(Beginning of DOCUMENT SECTION)

Green exploitation is still exploitation
If leaders give in to the temptation of short-term gains, the extraction of Africa’s transition minerals will follow familiar colonial dynamics.
As the climate crisis worsens, much of the world is looking to Africa for the solution. As countries look to build a more sustainable future, the continent is seen as holding the key – and the resources – to power a green transition.
After all, Africa holds 90% of the world’s chromium, essential for solar and geothermal power, as well as 90% of its platinum, used in electric vehicles. The Democratic Republic of Congo alone is estimated to contain most of the world’s cobalt, demand for which is set to skyrocket due to its use in electronic goods. The same is true of manganese, the biggest two producers of which are South Africa and Gabon.
The list does not end there, nor with metals and minerals alone. Africa’s untouched forests and peatlands are also increasingly being romanticised as the solution to global biodiversity crises or to serve as vital carbon sinks. Policymakers from around the world last year, at the 2022 COP15 biodiversity summit, agreed to turn 30% of the world’s land into protected areas by 2030 to preserve biodiversity. Meanwhile a Dubai-based company in recent months has secured rights over 24.5 million hectares – an area larger than the UK – in Kenya, Zimbabwe, Liberia, Tanzania and Zambia to produce carbon credits.
While the context of this turn to Africa is novel, this dynamic is not new. Under colonialism, imperial powers fought over Africa’s land and pillaged its natural resources to fuel industrialisation back home. Post-independence, Western states and companies have continued to mine and export the continent’s riches, this time justified by insidious notions of development and economic liberalisation.

(End of DOCUMENT SECTION)
(Beginning of DATA PROVIDED)

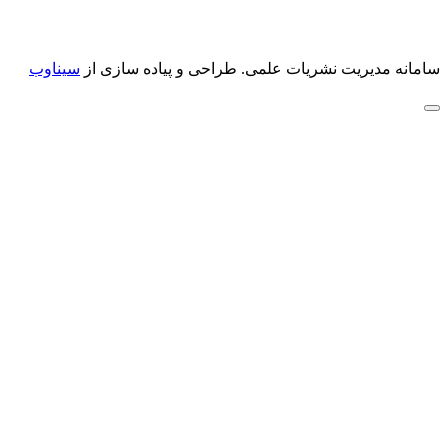
سامانه مدیریت نشریات علمی.
طراحی و پیاده سازی از
سیناوب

(End of DATA PROVIDED)

*YOUR TASK*:
According to the article on Africa's transition minerals, why is the continent seen as holding the key to a green transition? Answer in one to three sentences. Use only the text to complete this; the material plays no part.

*WORKED SOLUTION*:
Africa holds 90% of the world's chromium, which is essential for solar and geothermal power, and 90% of its platinum, which is used in electric vehicles. The Democratic Republic of Congo alone is estimated to contain most of the world's cobalt, and South Africa and Gabon are the two biggest producers of manganese.